[Version comparison data]
═══

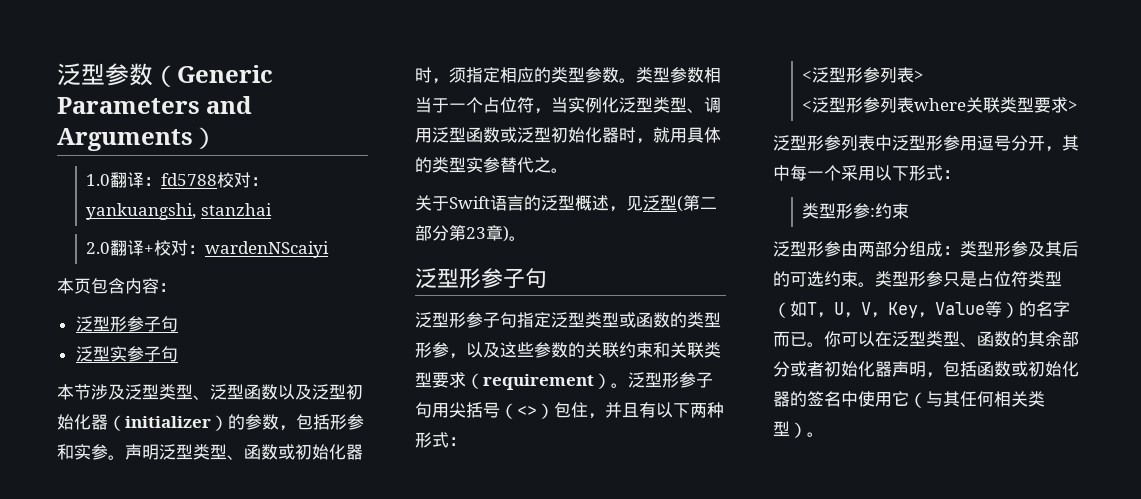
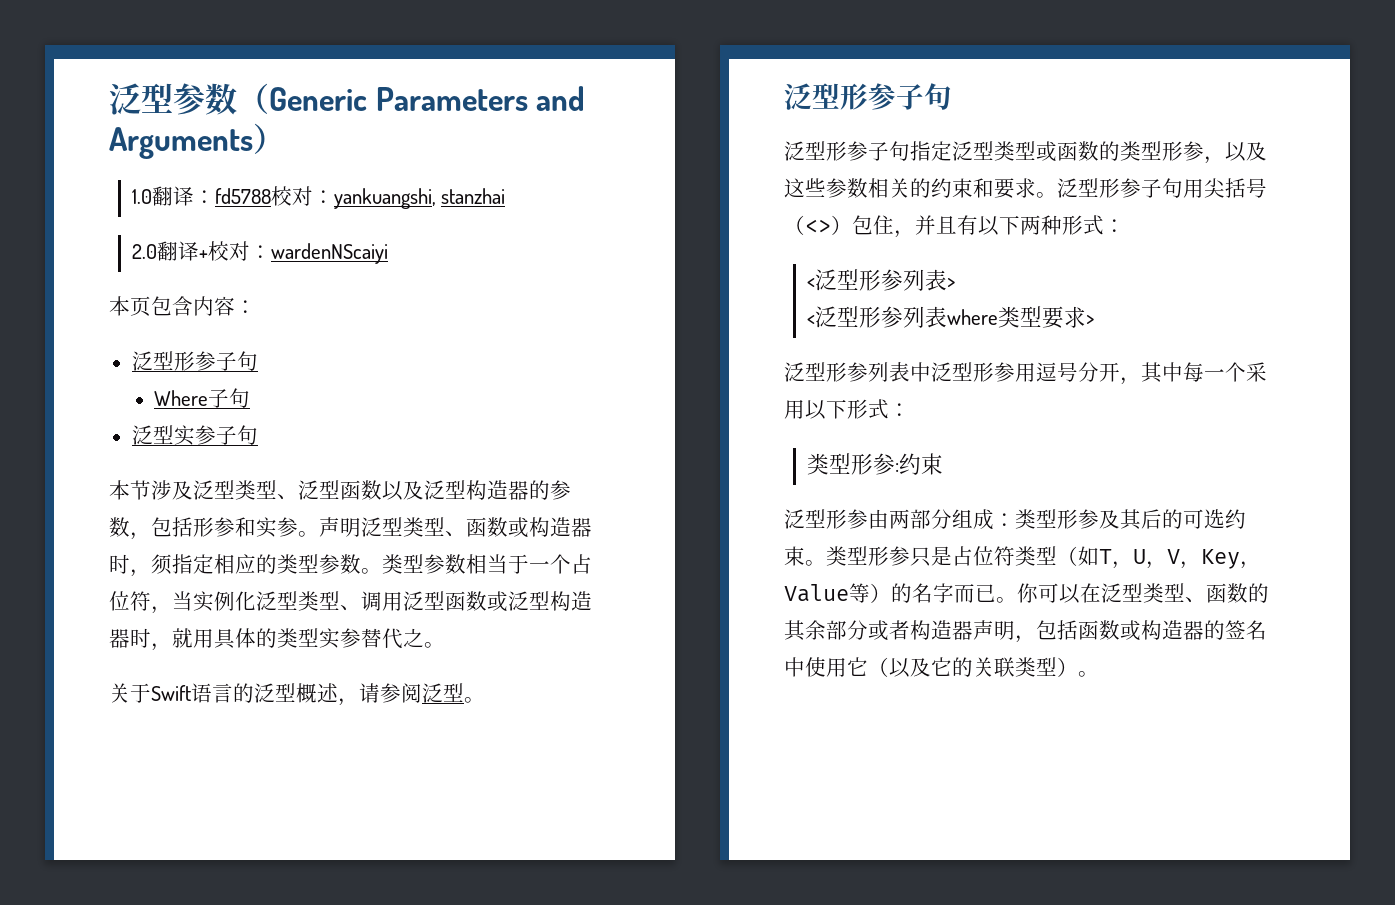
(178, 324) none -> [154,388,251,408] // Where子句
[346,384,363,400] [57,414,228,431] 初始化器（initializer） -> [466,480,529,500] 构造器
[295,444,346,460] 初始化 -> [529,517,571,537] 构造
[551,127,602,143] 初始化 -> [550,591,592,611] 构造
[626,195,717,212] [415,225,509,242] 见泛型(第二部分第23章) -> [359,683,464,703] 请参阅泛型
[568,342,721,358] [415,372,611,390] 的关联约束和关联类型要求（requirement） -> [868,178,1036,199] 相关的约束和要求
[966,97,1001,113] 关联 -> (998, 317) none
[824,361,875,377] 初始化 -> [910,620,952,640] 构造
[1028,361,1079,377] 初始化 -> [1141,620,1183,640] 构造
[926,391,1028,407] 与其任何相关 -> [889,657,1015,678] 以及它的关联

═══

Lines in the data that include the word "none" should all be copied.

> _Answer to this problem_:
(178, 324) none -> [154,388,251,408] // Where子句
[966,97,1001,113] 关联 -> (998, 317) none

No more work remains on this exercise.